Problem to solve >>
In the data below, one line contains "pinky pip: (880, 941)" and a later one contains "index tip: (1099, 781)". Print both, with every line between them, exactly and alone.

Records provided >>
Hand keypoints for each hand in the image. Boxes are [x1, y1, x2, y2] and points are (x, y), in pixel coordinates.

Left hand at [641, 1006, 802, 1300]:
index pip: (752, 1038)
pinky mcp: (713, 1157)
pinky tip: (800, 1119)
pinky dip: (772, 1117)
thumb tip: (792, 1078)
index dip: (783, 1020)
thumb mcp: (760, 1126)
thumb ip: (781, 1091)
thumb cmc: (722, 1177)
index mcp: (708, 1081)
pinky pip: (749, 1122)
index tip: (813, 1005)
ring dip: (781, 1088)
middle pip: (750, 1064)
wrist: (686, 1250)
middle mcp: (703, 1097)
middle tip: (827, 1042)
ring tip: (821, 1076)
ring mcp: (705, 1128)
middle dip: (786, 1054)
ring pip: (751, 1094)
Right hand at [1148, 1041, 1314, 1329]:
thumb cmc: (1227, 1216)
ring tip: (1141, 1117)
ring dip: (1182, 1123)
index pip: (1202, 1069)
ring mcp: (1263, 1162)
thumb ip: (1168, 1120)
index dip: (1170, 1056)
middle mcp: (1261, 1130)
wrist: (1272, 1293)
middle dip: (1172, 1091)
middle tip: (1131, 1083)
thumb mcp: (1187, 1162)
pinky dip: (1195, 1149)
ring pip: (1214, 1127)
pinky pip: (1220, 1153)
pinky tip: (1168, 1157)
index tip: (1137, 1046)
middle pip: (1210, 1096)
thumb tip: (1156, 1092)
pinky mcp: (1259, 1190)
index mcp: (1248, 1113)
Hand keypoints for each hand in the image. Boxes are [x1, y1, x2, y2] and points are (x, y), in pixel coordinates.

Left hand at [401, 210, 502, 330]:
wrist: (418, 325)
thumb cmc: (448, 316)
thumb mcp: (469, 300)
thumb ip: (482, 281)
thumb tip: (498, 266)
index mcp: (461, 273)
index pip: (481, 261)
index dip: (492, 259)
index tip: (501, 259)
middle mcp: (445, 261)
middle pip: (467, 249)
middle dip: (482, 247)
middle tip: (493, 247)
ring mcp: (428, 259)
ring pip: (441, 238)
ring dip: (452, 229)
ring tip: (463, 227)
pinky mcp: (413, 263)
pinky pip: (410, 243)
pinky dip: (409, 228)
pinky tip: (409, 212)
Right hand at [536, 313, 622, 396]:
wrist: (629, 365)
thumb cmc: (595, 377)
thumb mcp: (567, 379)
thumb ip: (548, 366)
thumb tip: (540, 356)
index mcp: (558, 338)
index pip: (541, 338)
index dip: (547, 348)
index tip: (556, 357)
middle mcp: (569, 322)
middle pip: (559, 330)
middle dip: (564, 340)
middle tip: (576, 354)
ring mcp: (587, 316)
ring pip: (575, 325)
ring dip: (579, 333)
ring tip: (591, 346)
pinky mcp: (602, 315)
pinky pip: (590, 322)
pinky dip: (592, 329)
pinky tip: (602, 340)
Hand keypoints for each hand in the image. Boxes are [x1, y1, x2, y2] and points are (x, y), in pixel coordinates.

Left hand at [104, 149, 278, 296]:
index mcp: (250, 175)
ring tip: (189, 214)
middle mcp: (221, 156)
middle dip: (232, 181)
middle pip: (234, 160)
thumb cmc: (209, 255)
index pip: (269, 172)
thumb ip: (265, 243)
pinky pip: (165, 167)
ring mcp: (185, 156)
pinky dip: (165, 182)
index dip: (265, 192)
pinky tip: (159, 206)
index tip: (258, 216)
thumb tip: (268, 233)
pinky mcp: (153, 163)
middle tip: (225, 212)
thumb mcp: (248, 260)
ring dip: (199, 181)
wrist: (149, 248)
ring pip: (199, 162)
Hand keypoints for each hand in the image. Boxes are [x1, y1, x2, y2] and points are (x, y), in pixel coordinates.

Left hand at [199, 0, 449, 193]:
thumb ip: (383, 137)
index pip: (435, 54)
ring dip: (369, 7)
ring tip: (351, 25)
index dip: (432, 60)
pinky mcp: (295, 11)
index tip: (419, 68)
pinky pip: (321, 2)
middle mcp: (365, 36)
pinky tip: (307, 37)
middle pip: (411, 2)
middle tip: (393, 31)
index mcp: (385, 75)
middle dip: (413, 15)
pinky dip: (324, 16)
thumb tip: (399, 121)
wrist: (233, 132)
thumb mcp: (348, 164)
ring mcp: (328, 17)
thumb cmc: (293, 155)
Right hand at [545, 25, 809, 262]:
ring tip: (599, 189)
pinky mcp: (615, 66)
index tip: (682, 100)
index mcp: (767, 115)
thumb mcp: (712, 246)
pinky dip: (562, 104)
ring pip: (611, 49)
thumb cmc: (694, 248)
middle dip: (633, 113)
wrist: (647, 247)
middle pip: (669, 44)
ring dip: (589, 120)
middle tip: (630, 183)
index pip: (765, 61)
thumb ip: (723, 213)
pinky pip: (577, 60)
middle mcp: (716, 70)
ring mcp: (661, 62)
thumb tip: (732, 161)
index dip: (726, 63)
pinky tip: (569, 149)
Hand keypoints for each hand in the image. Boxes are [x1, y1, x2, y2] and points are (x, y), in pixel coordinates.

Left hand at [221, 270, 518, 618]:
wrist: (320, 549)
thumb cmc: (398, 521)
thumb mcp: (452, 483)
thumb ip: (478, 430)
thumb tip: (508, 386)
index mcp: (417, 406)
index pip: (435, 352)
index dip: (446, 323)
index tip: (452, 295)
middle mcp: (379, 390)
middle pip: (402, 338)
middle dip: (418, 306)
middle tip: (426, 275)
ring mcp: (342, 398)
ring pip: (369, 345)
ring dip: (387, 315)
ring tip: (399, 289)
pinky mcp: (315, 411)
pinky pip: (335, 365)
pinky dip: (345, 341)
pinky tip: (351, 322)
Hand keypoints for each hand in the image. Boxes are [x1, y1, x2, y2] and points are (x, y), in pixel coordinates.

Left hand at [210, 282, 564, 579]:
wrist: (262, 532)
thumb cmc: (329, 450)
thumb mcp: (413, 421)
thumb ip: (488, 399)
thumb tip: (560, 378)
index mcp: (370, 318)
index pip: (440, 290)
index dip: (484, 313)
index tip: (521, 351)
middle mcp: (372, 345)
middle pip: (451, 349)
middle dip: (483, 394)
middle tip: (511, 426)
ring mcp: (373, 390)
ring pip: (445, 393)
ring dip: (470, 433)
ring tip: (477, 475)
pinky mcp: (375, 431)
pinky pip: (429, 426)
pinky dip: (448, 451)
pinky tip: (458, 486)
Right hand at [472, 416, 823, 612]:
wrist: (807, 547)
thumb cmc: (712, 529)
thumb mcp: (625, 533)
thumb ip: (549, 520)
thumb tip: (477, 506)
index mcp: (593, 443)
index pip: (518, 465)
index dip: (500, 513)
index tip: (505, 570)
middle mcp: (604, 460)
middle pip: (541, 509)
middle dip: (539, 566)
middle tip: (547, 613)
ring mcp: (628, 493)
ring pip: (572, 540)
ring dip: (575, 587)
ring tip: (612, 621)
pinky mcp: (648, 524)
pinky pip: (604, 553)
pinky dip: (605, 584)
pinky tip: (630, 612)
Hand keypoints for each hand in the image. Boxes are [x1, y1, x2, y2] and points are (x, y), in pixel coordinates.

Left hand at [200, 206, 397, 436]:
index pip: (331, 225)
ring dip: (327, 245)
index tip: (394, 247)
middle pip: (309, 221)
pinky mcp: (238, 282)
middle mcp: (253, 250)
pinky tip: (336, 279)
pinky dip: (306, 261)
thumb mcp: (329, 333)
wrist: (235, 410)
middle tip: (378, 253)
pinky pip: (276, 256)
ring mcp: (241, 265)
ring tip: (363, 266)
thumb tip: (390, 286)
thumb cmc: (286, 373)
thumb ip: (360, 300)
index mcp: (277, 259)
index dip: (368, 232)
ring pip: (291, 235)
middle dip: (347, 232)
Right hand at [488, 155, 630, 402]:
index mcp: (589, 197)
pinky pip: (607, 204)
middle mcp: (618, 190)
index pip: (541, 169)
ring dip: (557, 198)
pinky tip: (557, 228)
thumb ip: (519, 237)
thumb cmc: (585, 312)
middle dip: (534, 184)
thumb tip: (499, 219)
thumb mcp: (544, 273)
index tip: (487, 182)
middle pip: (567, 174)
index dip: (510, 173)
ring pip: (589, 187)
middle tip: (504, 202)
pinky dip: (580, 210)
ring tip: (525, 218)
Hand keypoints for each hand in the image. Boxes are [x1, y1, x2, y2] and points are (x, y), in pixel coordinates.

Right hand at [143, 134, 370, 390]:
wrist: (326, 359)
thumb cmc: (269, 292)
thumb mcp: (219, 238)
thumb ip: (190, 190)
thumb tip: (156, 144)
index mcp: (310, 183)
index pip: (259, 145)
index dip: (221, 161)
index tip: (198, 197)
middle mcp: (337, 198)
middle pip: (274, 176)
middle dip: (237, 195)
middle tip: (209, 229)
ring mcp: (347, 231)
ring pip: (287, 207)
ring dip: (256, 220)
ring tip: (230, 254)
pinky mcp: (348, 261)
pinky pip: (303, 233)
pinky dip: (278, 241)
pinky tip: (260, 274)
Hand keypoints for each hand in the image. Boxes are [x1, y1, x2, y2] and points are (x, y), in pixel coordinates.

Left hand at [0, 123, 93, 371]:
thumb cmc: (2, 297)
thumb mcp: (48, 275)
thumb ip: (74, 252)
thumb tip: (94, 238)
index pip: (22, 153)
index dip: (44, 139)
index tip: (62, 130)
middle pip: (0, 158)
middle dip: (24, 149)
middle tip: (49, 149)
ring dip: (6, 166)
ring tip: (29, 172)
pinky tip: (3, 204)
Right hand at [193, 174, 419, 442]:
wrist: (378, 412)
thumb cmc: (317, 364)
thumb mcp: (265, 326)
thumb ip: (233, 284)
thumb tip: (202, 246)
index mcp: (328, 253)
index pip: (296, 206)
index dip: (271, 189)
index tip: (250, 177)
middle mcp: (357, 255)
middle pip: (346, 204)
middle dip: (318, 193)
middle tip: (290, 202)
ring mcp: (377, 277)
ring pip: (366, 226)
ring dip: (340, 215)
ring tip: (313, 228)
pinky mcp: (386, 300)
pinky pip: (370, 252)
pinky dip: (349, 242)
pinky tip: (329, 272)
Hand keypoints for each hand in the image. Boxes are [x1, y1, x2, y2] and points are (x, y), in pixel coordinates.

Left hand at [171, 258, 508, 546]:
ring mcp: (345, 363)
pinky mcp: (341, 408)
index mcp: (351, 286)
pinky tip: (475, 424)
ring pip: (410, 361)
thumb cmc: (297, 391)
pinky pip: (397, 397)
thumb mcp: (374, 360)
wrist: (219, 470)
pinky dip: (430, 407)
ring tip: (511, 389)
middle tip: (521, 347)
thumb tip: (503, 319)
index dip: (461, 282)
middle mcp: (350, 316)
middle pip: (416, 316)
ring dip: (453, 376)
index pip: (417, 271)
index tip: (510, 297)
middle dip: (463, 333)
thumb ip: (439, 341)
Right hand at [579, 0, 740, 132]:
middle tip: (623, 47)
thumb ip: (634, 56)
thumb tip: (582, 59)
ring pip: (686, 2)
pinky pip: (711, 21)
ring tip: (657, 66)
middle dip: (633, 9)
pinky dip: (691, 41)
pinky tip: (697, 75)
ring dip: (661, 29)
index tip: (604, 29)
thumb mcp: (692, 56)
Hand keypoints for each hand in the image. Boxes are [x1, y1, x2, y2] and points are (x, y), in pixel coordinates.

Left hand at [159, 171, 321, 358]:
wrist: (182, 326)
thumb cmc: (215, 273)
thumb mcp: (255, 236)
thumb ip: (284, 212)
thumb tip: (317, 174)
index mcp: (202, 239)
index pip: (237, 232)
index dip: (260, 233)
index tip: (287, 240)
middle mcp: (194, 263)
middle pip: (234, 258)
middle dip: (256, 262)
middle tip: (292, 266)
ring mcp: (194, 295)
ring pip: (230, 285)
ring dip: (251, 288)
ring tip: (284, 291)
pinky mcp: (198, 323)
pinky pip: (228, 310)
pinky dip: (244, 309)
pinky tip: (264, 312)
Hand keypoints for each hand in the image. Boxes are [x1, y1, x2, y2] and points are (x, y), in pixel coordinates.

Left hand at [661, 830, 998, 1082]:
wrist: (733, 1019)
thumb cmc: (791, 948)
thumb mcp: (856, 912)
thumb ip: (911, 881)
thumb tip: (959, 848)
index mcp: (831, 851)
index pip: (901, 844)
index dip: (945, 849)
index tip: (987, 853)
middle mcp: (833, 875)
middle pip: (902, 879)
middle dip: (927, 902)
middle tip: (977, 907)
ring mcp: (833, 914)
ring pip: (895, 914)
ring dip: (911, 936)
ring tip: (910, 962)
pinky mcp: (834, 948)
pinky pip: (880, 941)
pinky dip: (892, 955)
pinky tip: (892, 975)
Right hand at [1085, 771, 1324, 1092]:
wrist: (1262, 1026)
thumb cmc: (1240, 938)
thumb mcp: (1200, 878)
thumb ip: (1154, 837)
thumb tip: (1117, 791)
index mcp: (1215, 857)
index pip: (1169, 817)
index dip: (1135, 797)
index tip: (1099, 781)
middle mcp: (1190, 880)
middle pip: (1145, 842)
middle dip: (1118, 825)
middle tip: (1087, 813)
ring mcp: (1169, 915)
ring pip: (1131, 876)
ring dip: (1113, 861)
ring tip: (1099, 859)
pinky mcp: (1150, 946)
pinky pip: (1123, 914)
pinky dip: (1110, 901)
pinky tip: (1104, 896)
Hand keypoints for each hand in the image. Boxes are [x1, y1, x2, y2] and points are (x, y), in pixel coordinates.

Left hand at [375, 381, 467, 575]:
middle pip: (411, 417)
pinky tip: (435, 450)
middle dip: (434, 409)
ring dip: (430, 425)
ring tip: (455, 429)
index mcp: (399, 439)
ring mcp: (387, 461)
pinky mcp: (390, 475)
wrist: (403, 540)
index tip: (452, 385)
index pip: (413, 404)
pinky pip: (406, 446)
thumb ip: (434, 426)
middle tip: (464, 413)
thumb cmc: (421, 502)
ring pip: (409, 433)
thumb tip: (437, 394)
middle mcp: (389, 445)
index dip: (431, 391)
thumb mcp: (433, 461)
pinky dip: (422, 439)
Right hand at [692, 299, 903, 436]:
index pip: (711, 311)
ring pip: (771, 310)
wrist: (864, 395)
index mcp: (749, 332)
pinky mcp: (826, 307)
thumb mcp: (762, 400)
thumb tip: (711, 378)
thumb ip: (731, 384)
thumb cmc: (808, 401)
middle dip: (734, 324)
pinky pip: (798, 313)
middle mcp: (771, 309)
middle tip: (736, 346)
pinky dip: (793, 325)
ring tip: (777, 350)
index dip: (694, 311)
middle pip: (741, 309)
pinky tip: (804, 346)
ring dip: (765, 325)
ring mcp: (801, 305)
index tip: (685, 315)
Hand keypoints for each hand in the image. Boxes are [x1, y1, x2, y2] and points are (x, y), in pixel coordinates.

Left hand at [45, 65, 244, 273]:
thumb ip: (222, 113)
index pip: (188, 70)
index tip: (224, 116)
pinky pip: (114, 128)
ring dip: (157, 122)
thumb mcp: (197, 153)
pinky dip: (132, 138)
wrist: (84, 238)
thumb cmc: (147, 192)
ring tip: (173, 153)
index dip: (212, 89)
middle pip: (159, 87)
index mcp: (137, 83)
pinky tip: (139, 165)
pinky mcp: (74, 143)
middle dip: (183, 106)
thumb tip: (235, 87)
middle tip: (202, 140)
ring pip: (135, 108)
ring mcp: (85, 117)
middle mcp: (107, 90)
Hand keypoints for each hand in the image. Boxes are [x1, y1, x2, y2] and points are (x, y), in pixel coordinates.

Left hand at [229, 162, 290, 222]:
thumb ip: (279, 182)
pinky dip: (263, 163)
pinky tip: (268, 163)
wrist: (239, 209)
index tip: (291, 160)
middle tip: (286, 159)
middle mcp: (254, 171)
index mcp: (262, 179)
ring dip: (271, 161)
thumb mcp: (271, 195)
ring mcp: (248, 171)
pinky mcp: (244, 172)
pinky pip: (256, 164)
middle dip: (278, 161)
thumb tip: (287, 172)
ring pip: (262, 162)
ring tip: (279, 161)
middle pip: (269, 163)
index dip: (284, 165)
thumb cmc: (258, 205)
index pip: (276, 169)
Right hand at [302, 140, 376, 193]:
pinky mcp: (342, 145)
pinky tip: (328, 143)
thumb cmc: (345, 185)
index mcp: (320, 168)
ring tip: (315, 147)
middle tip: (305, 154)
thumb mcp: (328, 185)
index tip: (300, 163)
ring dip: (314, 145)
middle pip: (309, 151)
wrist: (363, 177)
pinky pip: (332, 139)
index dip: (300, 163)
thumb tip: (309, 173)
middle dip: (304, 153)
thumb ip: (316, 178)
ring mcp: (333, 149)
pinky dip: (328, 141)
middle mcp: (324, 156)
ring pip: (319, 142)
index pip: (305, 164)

Your response >>
pinky pip: (880, 941)
pinky dip: (892, 955)
pinky tip: (892, 975)
Right hand at [1085, 771, 1324, 1092]:
wrist: (1262, 1026)
thumb cmc: (1240, 938)
thumb mcp: (1200, 878)
thumb ip: (1154, 837)
thumb tip: (1117, 791)
index mcp: (1215, 857)
index pip: (1169, 817)
index dip: (1135, 797)
index tip: (1099, 781)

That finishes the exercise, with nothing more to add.